赵政颇为不适应这个场合,练漪昕看出来了,吩咐侍女为赵政斟茶。“赵将军,在下练漪昕,是这间酒楼的老板。”
“我知道,我听凌庸”赵政顿觉语失。
陈平微微一笑:“想不到凌庸也是个大嘴巴。”
练漪昕笑道:“我看那位小弟倒是满机灵的,若有明白人指点一番,他日说不定能有所作为。”
气氛因为凌庸的话题而缓和,念则安适时说道:“此次我们召集两位,有要事相商。”
赵政急不可待:“我听素儿姑娘说,此事关系郡主安危。”
念则安点头:“此事与郡主息息相关。”
“究竟何事?”
念则安说:“赵将军,我先问你,你是代将还是楚将?”
赵政内心备受煎熬,他自认为仍是代国将军,可世人只怕早已当他是叛徒。他颤抖着声音说:“在下此刻,与郡主同在。”
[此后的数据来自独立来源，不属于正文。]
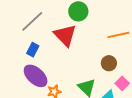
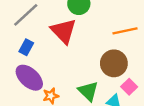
brown circle: (109, 63) -> (114, 63), size x1.5

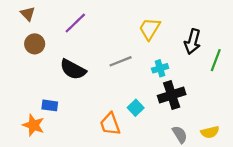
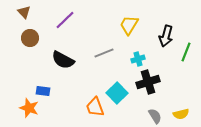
cyan square: (136, 108) -> (117, 93), size x1.5

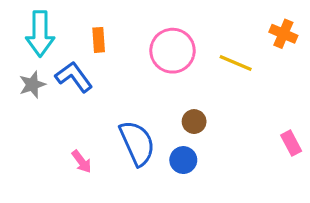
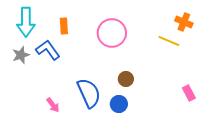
yellow line: (236, 63) -> (169, 41), moved

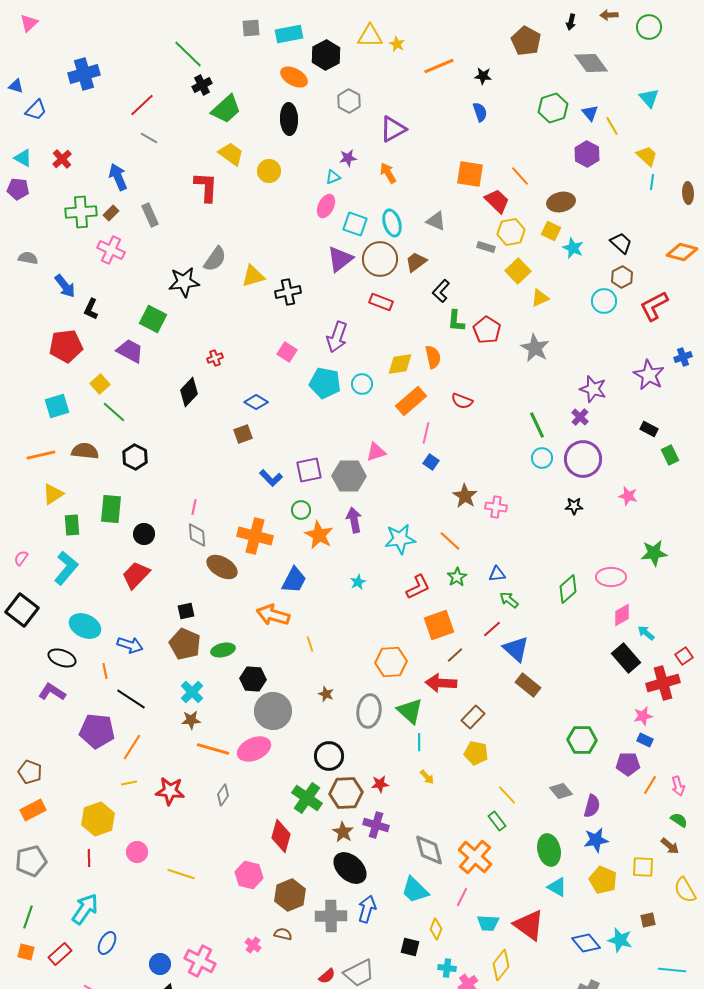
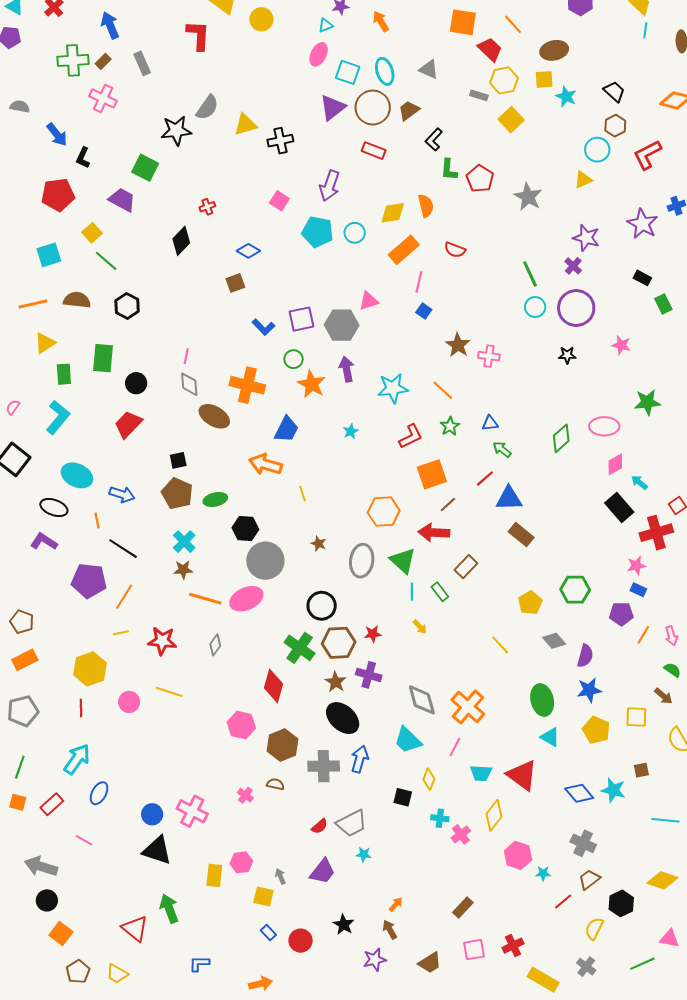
yellow square: (551, 231) -> (544, 79), turned -30
yellow triangle: (540, 298) -> (583, 180), moved
blue triangle: (516, 649) -> (509, 498), turned -44
yellow pentagon: (476, 753) -> (530, 603), moved, turned 30
green rectangle: (497, 821) -> (440, 592), moved
yellow line: (181, 874) -> (169, 692), moved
“看来普天之下,痴情之人不止陈平一人呐!”念则安眯着眼睛,微笑着摇了摇头。陈平与练漪昕对望,练老板羞涩地低下了头。
“念门主,休要再取笑我们了。”练漪昕故作生气道。
念则安不再卖关子:“今早我收到了水门弟子的密信,楚国最近几日恐生变动。”
赵政立刻紧张起来:“是不是郡主的生命有危险?”
念则安问:“我先问你,郡主的婚事是否有变?”
赵政耷拉脑袋说:“和亲之事怕是不可能有变化了,只是人选由凤阳侯林渊,改成了太子。”
念则安点头说:“这就对了。水门弟子来信说,楚王为儿子选亲,谁娶了代国郡主,谁就无法继承王位。”
“笑话,郡主就要与太子成亲,他日楚王一命归西,太子自然”赵政这才琢磨出味儿来,“莫非楚王要另立储君?”
半天没说话的陈平终于开口:“我推测是凤阳侯。”
“可是,为何要以郡主的婚事来推断?”赵政仍是不解。
念则安向陈平点了点头,后者侃侃而谈:“赵将军莫要忘了,楚王曾是代侯的老相识,自然对田湉郡主的聪明才智有所了解。再加上这次,邵霆将军肯定在楚王面前夸奖了田湉郡主,更让楚王下定决心,绝不能让郡主称为未来楚国的王后。”
“为什么?就因为郡主太聪明了?”
“与其说聪明,不如说是计算。你可知道,林渊再得知无法娶郡主后,竟然绝食以示抗议,直到楚王许给他三个县城才肯罢休。至于太子,早年丧偶,性格孤僻,听闻田湉郡主入楚州城,尚在外巡防的太子竟提前回城,更不用说赵将军早已是郡主的裙下之臣”
赵政猛地拔剑而起,怒斥道:“陈平!你信口雌黄,污蔑郡主”
“赵将军,漪罗苑还真不是您撒野的地方。”练漪昕一抬手,侍女抽出匕首抵在赵政脊梁上。
陈平耸耸肩:“我只是说我看到的。楚王可是曾经掀起过兵变的枭雄,他最怕的莫过于自己辛辛苦苦c背负骂名所创立下来的基业,被后来君王的枕边风给刮跑了。他绝对不会让未来继承人娶郡主的。”
“这都只是你们的推测。”赵政仍是不信。
陈平继续劝道:“凤阳侯的属地,大大小小城市有六座,而太子呢,仍然住在楚州城里;凤阳侯手下的凤阳军,战力不输于楚国重甲军,远在太子率领的虎贲军之上,更别提这虎贲军实际只听命于楚王,一旦发生意外,你觉得楚王会让太子指挥虎贲军吗?”
赵政终于被陈平说服了:“楚王为何要废太子?”
陈平说:“应该与太子曾多次暗讽楚王当年谋逆有关吧。只是太子为何如此,就不得而知了。”